The Lismore to Eltham stretch has been costed at $17 million because it features a concentration of bridges, including some of the largest along the entire 123km Murwillumbah rail line.
Northern Rivers Rail Trail spokesman Geoff Meers said while these were an absolute highlight of the route, they were also costly to repair.
"Two of the members of our association are engineers, one is working, one is retired, and they have support from a bridge engineer in Brisbane," he explained.
"The three of them have inspected every bridge between Casino to Eltham, and they have got a whole pile of standard designs to meet all the requirement of the bridges in terms of span length and height and flow of water.
"We think we have the costs of the bridges nailed down pretty well.
"The rest of it is basic road engineering, as in putting a surface on the trail."
While Mr Meers said it would be visually preferable to repair the timber bridges, as it would resemble the original rail line, the engineering analysis had shown they were, frankly, "stuffed".
"They could find no economic way of repairing any of the timber bridges or trestles," he said.
"It would be cheaper both in the short and long term to replace them a similar structure (but made of galvanised steel)."
There has however been some discussion of salvaging enough useable timber from all the bridges to repair one or two of the bridges using timber alone.
TRAIL ROUTE OPTIONS
Mr Meers said there were also discussions that in parts of North Lismore, the rail trail might actually divert from the rail corridor to provide better access for locals to Richmond River High School and for others who live in the area to access the trail.
He also said the council was looking at options to better develop the area around Lismore train station, although that was tangential to the NRRT focus.
Mr Meers said there were "two schools of thought" on the surfacing of the rail trail.
"There is a strong drive by rail trail users who think a hard pack surface, not sealed, provides a more visually appealing experience," he said.
"If it's a good smooth surface, it's the same as riding on asphalt, but it has a rural scenic look.
On the other hand, there are not many areas with the intensity of rainfall of the North Coast - and asphalting the trail would save on maintenance costs long-term.
It would also provide a more "premium" riding or walking surface.

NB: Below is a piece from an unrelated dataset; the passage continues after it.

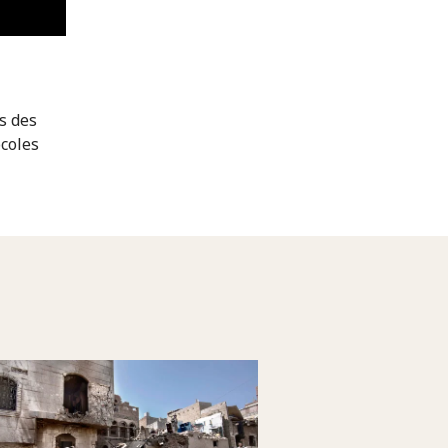
s des
ocoles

Northern Rivers Rail Trail is preparing a professional business case for the rail trail thanks to its successful crowdfunding campaign last year which raised $75,000.
Like the Tweed trail, there will be a strong focus on job generation and employment, because of the local business boost associated with the use of the trail.

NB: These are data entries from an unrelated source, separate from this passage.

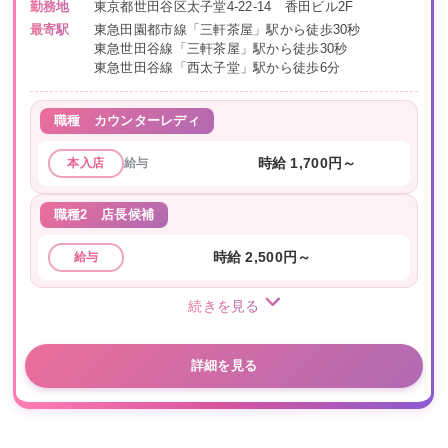
勤務地
東京都世田谷区太子堂4-22-14 香田ビル2F
最寄駅
東急田園都市線「三軒茶屋」駅から徒歩30秒
東急世田谷線「三軒茶屋」駅から徒歩30秒
東急世田谷線「西太子堂」駅から徒歩6分
職種
カウンターレディ
給与
時給 1,700円～
本入店
職種2
店長候補
時給 2,500円～
給与
続きを見る
詳細を見る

There is also a focus on community connectivity, health benefits, and environmental benefits - both from less cars on the road but perhaps more importantly, cleaning up what is currently what a weed infested corridor.
The business case will support Lismore City Council and Richmond Valley Council to have a strong case to government to receive funding for the project.
TWEED SHIRE UPDATE
Tweed Heads, meanwhile, is pushing ahead with their 26km section of rail trail from Murwillumbah to Crabbes Creek costed at $13 million.
The council decided earlier this year to go to tender with their rail trail, allowing options both on and beside the train tracks.
The tender process is expected to take most of this year.